タンパク質切断および同位体希釈質量分析を使用したLC-MS/MSによる血清中のモデルバイオマーカーの前立腺特異抗原の絶対定量化

タンパク質切断 - アイソトープ希釈質量分析（PC-IDMS）を使用して、内部標準として使用されるペプチドフラグメントの同位体標識類似体を使用してタンパク質を定量化できます。ここでは、この手法によって血清からモデルバイオマーカーを直接定量化するための標準のLC-MS/MSプラットフォームの使用を調査します。PSAのN末端トリプティックフラグメントと同一のペプチド（IVGGWECEK）を合成しましたが、各グリシンには2つの13C原子と1つの15N原子が含まれています。PSAを含まないヒト血清は、尿素で変性した後、PSA標準と、内部標準ペプチドと標識された安定同位体の導入が続きました。次に、サンプルをトリプシンでタンパク質分解し、トリプル四重極質量分析計でLC-MS/ MSを使用して定量化しました。5つの異なる濃度のPSAから作られた線形最小二乗キャリブレーション曲線は、血清に添加され、消化された（それぞれ3回作られ、3回ランダムに注入された）平均勾配は0.973（SE = 0.023）で、-0.003（SE = 0.022）の切片がありました。、および0.971のR2。キャリブレーターの回復は70〜85％の範囲で、平均ラントランCVは13％、平均経営内CVは5.7％でした。PC-IDMSは、免疫測定法の標準化から翻訳後の修正の監視、イムノアッセイの開発と実装の前に新たに発見されたバイオマーカーの定量化まで、いくつかの名前を付けるだけで、幅広い用途をカバーするタンパク質を定量化するための有望な手法です。タンパク質の絶対定量化のためのPC-IDMSの適用を取り巻く問題には、広範な動的範囲で切断および分離できる定量化のためのタンパク質分解断片の選択、一貫した結果を与える安定した同位体標識合成ペプチド標準、およびLC-MS/非実用的な分析時間を作成せずに適切な感度と再現性を提供するMSメソッド。ここで提示された結果は、LC-MS/MSによって分析されたときに変性血清に導入されたモデルバイオマーカーPSAで絶対定量を実行できることを示しています。ただし、既存の免疫測定法と比較して、感度に関する懸念や、異なるマトリックスで実行されるPC-IDMの再現性が依然として存在します。

Protein cleavage-isotope dilution mass spectrometry (PC-IDMS) can be used to quantify proteins, with an isotope-labeled analogue of the peptide fragment used as an internal standard.
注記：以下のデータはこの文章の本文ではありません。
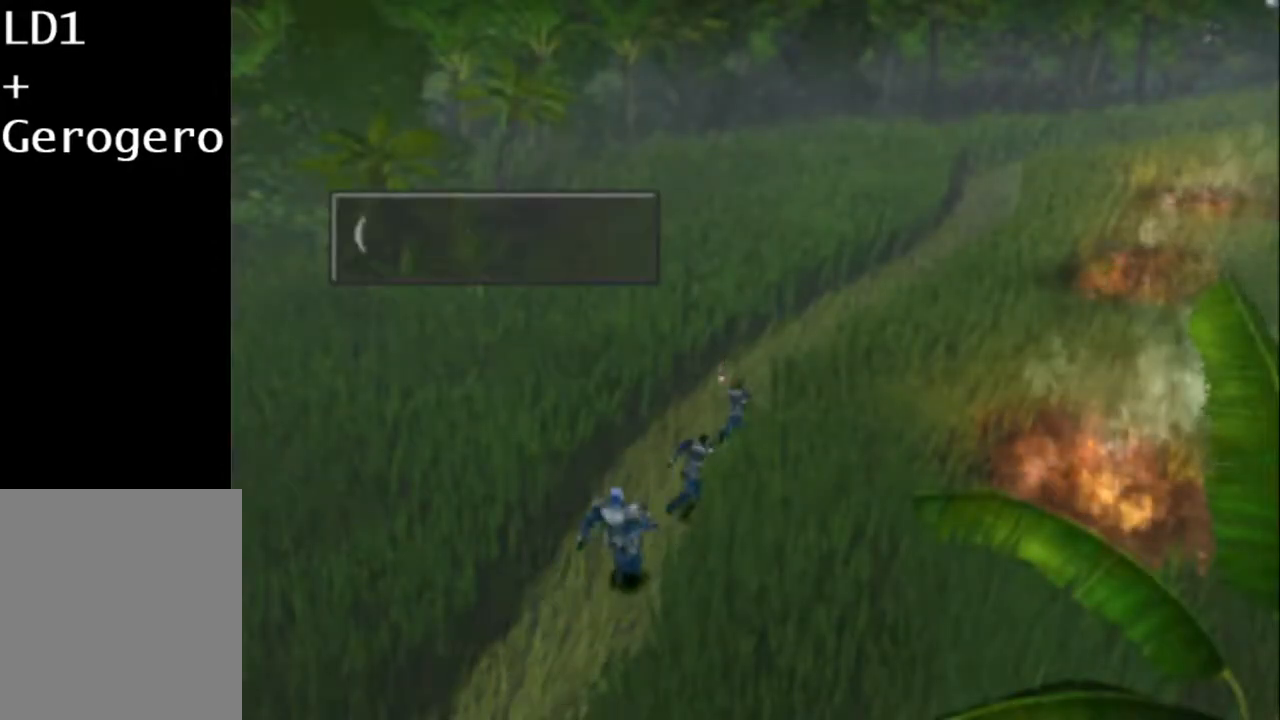
{"buttons": ["DPAD_RIGHT"], "button_events": []}
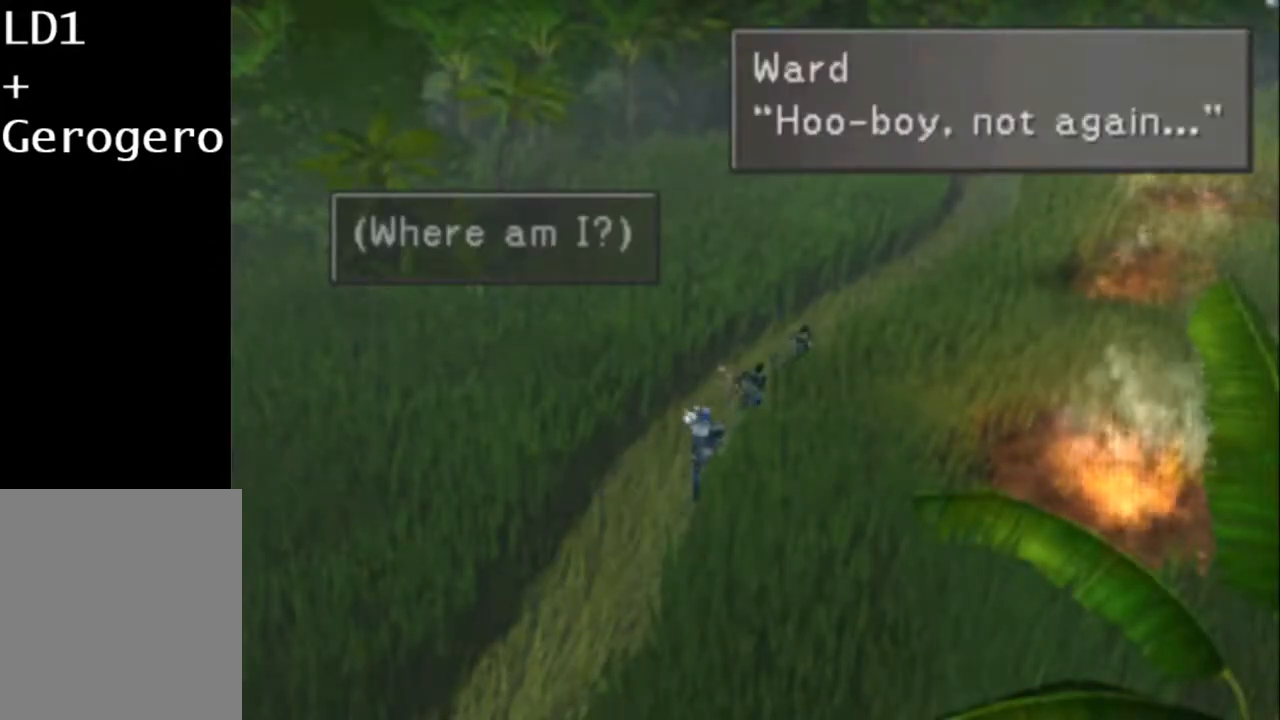
{"buttons": [], "button_events": [[450, "DPAD_RIGHT", "up"]]}
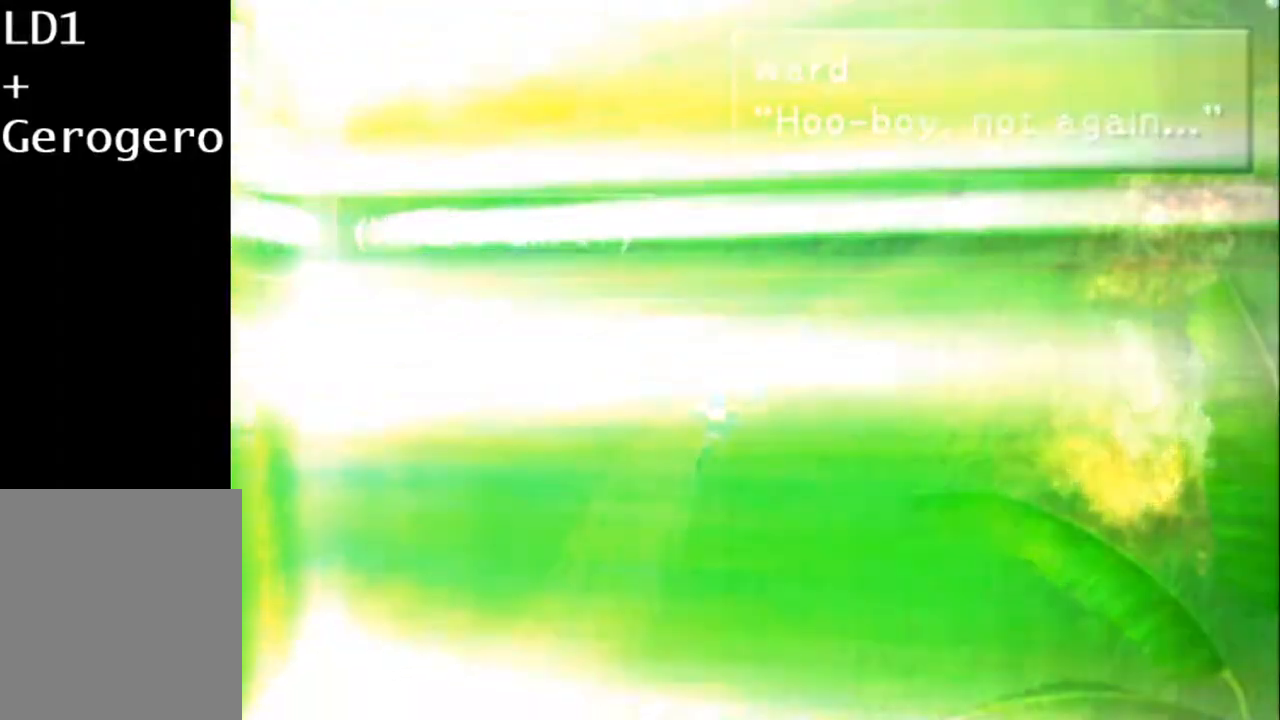
{"buttons": ["L2", "R2"], "button_events": [[83, "L2", "down"], [117, "R2", "down"]]}
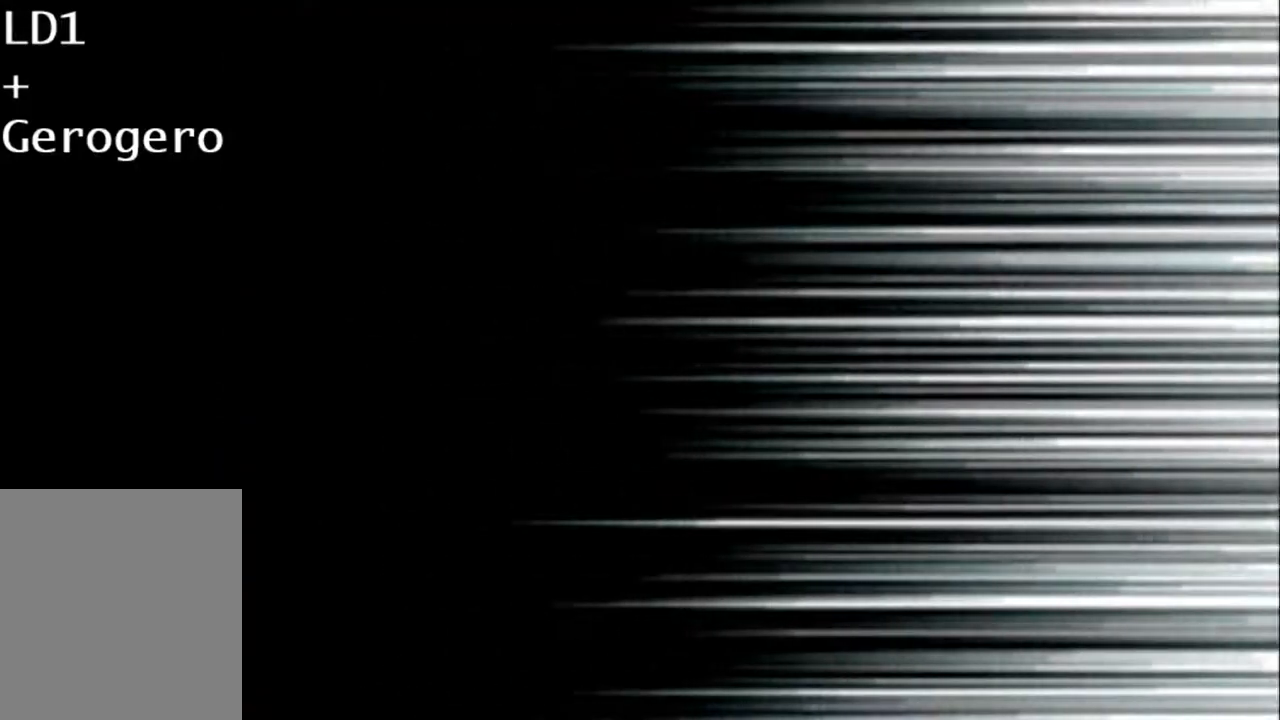
{"buttons": ["L2", "R2"], "button_events": []}
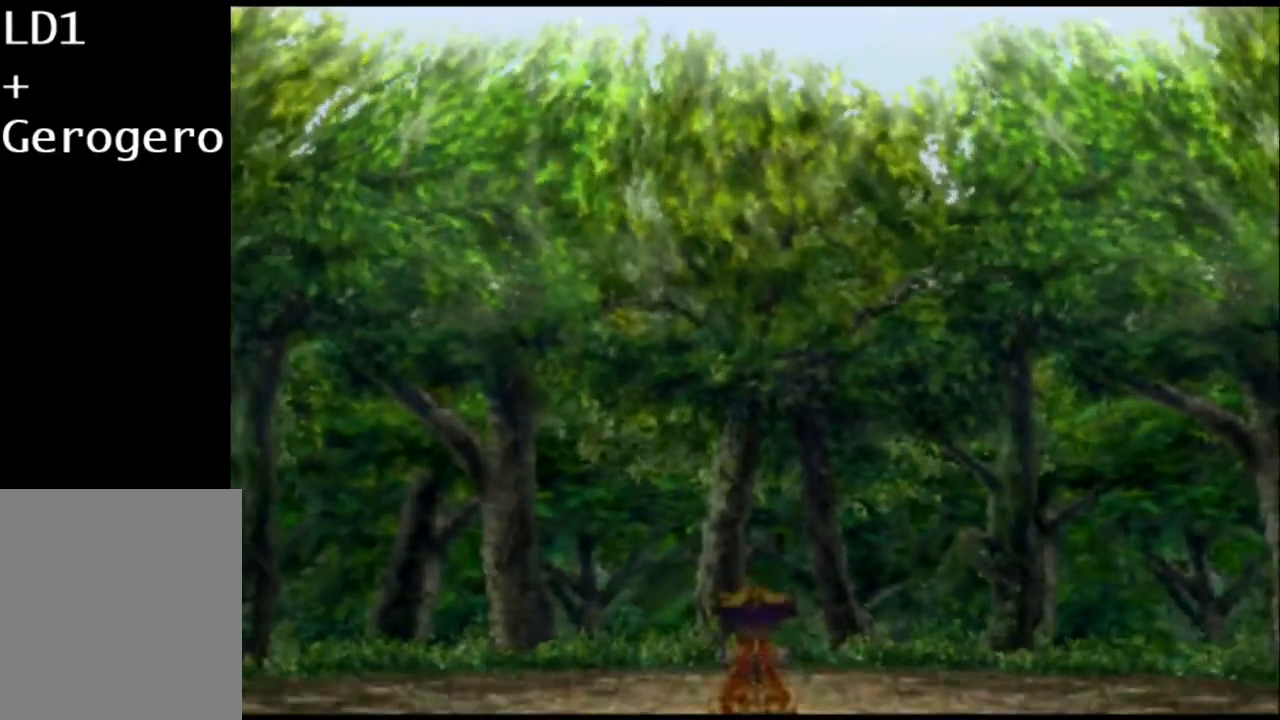
{"buttons": ["L2", "R2"], "button_events": []}
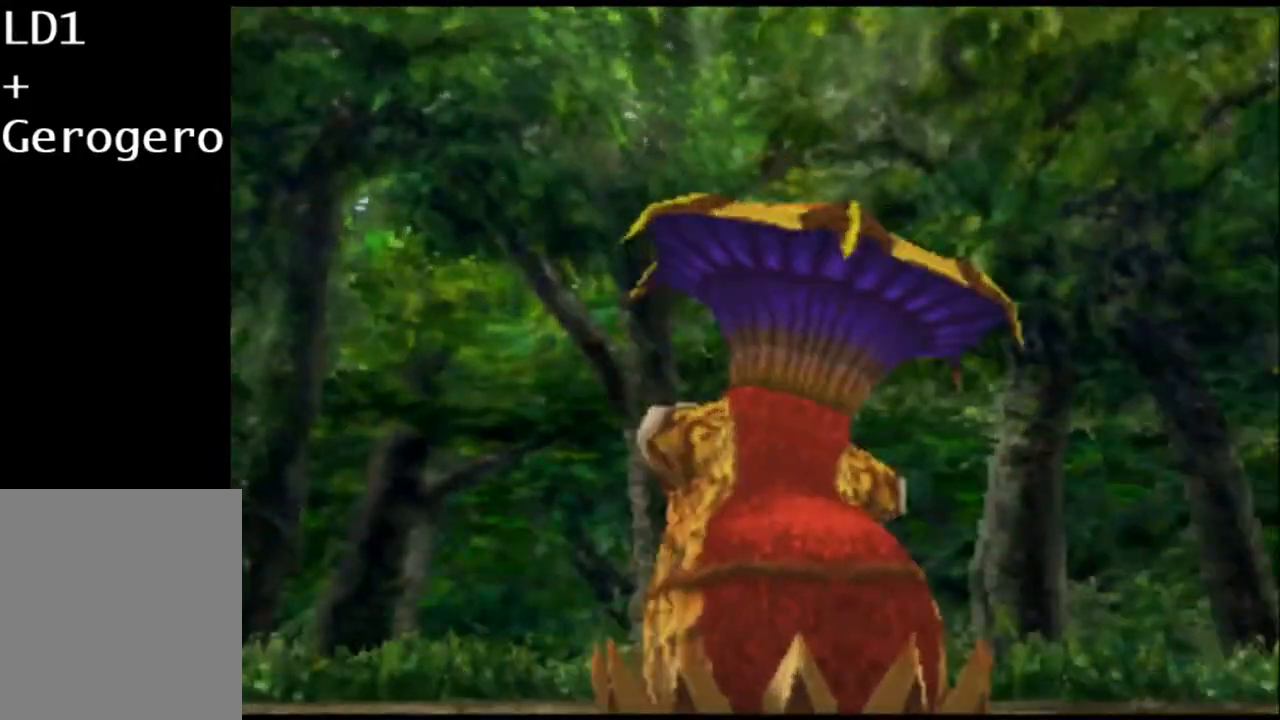
{"buttons": ["L2", "R2"], "button_events": []}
Here, we investigate use of a standard LC-MS/MS platform for quantifying a model biomarker directly from serum by this technique. We synthesized a peptide (IVGGWECEK) identical to the N-terminal tryptic fragment of PSA but with each glycine containing two 13C atoms and one 15N atom. PSA-free human serum was denatured with urea followed by the introduction of PSA standard and the stable isotope labeled internal standard peptide. The sample was then proteolyzed with trypsin and subjected to quantification using LC-MS/ MS on a triple quadrupole mass spectrometer. A linear least squares calibration curve made from five different concentrations of PSA added to serum and digested (each made in triplicate and randomly injected three times) had a mean slope of 0.973 (SE = 0.023), intercept of -0.003 (SE = 0.022), and R2 of 0.971. Recovery of calibrators ranged from 70 to 85% with a mean run-to-run CV of 13% and a mean within-run CV of 5.7%. PC-IDMS is a promising technique for quantifying proteins covering a broad range of applications from standardizing immunoassays to monitoring post-translational modifications to quantifying newly discovered biomarkers prior to the development and implementation of an immunoassay, just to name a few. Issues surrounding the application of PC-IDMS for the absolute quantification of proteins include selection of a proteolytic fragment for quantification that can be cleaved and isolated reproducibly over a broad dynamic range, stable isotope labeled synthetic peptide standards that give consistent results, and LC-MS/MS methods that provide adequate sensitivity and reproducibility without creating impractical analysis times. The results presented here show that absolute quantification can be performed on the model biomarker PSA introduced into denatured serum when analyzed by LC-MS/MS. However, concerns still exist regarding sensitivity compared to existing immunoassays as well as the reproducibility of PC-IDMS performed in different matrixes.